Allons droit au but : cette pièce est surement l’un des joyaux du Off à découvrir. Jean-Paul Le Guénic nous présente deux personnages assez peu semblables dans leur culture et qui lentement, mais surement, vont évoluer dans leur perception de l’autre et d’eux-mêmes. Le candidat masculin est interprété par Louis Donval. Il incarne un homme assez manichéen dans sa perception du monde du travail : une femme est surtout faite pour travailler dans les services sociaux tandis que les hommes sont plus aptes à diriger les entreprises et le monde. Et oui, c’est comme ça…. Isabelle Erhart, qui a mis en scène la pièce, interprète une candidate assez ouverte d’esprit et qui découvre effarée la structure mentale “dynosauresque” de son voisin. Ce qui est excitant dans cette pièce, c’est que sous des apparences de pensées ou visions du monde manichéennes, se cache toujours une réalité plus subtile. Les personnages, au fil de leurs échanges, se révèlent plus souples et complexes que l’on pouvait (et craignait de) le croire : ils évoluent tout le long de la pièce et le public aussi change ses jugements sur les personnages. C’est comme si un double mouvement d’évolution des structures mentales s’opérait et sur scène et dans la salle. Prouesse rare au théâtre.
La réussite de cette pièce repose sur deux piliers :
1°) Le texte :
C’est un beau texte, plein d’esprit, de bons mots et visiblement écrit par quelqu’un qui connaît très bien le monde de la grande entreprise. Tout sonne juste et on apprend beaucoup de chose sur les directeurs de grandes entreprises et les commerciaux. Les sonorités des phrases sont belles. Il y a de la musicalité dans cette pièce. il y a aussi beaucoup d’humour : on rit de certaines visions du monde des personnages et on sourit beaucoup après avoir été estomaqué par des réparties dont on ne doute pas qu’elles trouvent, hélas, leur place dans le monde du travail.
2°) Les acteurs :
– Louis Donval donne à son personnage toute la lassitude, la gêne, les certitudes, les hésitations et les troubles résultant de sa confrontation à cette femme si moderne par rapport à lui. L’acteur est captivant par sa diction, ses silences, ses replis comme sonnant une défaite, puis ses élans redonnant souffle à son personnage.

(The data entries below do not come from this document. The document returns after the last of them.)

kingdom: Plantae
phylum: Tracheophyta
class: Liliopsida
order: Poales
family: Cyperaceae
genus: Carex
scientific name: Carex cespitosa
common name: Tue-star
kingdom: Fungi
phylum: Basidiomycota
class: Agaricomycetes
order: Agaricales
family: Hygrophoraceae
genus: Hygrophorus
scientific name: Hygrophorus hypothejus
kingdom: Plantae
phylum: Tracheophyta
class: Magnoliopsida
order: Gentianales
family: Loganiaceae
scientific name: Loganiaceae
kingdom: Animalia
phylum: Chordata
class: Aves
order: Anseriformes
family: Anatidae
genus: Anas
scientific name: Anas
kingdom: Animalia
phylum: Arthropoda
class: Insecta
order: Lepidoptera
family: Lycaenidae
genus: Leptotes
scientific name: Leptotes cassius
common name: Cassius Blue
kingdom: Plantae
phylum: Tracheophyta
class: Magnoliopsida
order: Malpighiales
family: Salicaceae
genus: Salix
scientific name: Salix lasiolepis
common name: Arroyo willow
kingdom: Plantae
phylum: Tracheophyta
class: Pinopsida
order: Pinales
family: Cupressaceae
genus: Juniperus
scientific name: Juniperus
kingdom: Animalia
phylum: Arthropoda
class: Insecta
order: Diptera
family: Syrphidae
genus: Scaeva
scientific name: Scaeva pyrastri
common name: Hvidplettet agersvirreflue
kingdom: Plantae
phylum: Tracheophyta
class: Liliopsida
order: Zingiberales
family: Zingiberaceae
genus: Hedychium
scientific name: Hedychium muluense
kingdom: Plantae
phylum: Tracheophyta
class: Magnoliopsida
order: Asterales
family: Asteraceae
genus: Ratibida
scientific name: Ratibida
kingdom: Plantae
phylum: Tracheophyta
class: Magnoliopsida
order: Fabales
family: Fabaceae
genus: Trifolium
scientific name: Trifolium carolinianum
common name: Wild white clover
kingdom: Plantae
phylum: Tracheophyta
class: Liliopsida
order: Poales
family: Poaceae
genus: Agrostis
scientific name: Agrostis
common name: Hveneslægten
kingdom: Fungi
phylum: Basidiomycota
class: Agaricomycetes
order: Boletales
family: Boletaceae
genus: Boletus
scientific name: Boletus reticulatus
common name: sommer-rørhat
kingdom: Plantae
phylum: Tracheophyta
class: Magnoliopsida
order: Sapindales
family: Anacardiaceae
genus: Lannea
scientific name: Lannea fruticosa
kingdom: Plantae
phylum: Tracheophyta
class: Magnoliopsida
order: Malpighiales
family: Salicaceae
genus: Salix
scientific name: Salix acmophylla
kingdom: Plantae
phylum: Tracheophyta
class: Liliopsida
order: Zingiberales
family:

– Isabelle Erhart construit un personnage sympathique en prise avec les poncifs d’un homme du passé. Elle donne à son personnage une force et une présence captivante. Ses regards, ses intonations, sa gestuelle sonnent toujours juste. Toujours prête à offrir des cookies, elle met le public de son côté….
Très vite, les deux acteurs accrochent l’attention du public qui assiste à leurs échanges. On se plait à les écouter car les voir et les entendre génèrent un réel plaisir théâtral. Leur charisme est indéniable.
La mise en scène quant à elle est sobre. L’action se passe exclusivement dans une salle de réunion devenue salle d’attente, difficile dans ce contexte de construire une mise en scène complexe. Néanmoins, force est de constater que l’on ne s’ennuie pas une seconde pendant cette représentation. Les affiches promotionnelles de XOrex sont assez réussies dans le cynisme.
“Le recrutement” est un beau joyau du festival. Il surprend en permanence le public car derrière une apparence manichéenne de l’univers mental des personnage se révèlent d’incessantes complexités. Je ne vous raconterai pas la fin de la pièce mais vous ne serez pas déçu.
“Le recrutement” a lieu au théâtre des Amants à 21 heures 45.
Le texte est édité aux Editions du Petit Théâtre de Vallières.